An intuitive decision coming purely from within (some might call it gut feel) and in this case only the heart calls the shots as the energy, drive, passion, and commitment are pure emotional content and often can be perceived as impulsive, risky, and irrational (no thought…all heart!)
Medical science tells us that emotionally high situations often involve a heady mix of our limbic brain and hormones which can be quite a cocktail! An adrenaline rush makes us hyperactive in the moment but also drains us out later.
Emotional Balance and Wellness
How does all this connect to ‘Emotional Balance’ and ‘Wellness’? One can, in simplistic terms, think of emotional content as a ‘wellness catalyst’. Let us consider a few examples to understand this.
#1 - When a mother goes through pregnancy, her main motivation is her deep emotional bond with the child she is carrying. While she is enduring all the hardships of an expectant mother, what keeps her emotions in ‘balance’ is her intense motivation to care for and nurture the child.
#2 - Many of us have pets as ‘stress busters’ – however if you look a little deeper at the benefit, real benefit comes from the emotional bond we form with the pet and fulfil a need – that of loving someone and being loved back unconditionally – out pets don’t speak the same language we do…and we do not get angry the same way we would at another person! Hence the emotional bond forms quickly and preserves.

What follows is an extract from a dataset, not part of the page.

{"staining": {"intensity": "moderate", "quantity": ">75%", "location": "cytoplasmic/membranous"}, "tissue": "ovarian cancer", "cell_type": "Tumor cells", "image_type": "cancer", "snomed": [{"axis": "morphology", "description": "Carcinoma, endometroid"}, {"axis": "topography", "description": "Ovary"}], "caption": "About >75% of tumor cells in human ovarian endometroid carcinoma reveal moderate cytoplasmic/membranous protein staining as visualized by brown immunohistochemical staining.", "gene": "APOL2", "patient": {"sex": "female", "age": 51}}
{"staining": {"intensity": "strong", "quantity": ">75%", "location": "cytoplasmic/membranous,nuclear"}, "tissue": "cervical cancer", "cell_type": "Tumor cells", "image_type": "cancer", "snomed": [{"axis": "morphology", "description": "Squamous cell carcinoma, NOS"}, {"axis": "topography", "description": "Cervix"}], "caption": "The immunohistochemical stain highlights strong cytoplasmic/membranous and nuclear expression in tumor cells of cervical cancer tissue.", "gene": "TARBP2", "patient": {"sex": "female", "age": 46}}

#3 - Caregivers have a stressful job – being kind and compassionate and very patient with a person who is sick or otherwise challenged and additionally using logic and discipline for the treatment protocol itself. In this case as well, the emotional content is equally important to keep the patient healthy and this can require the caregiver to empathize and be available to the patient emotionally as well.
#4 - Let us also consider normal human relationships – a couple in love, a family, siblings – all examples of everyday relationships. Whilst all these individuals have their own lives and activities, they are also interdependent sharing resources, space, conversations. Without an emotional bond, it would be almost impossible to co-exist. The social boundaries often define the structural and role aspects of the relationships, and it comes together only with emotions.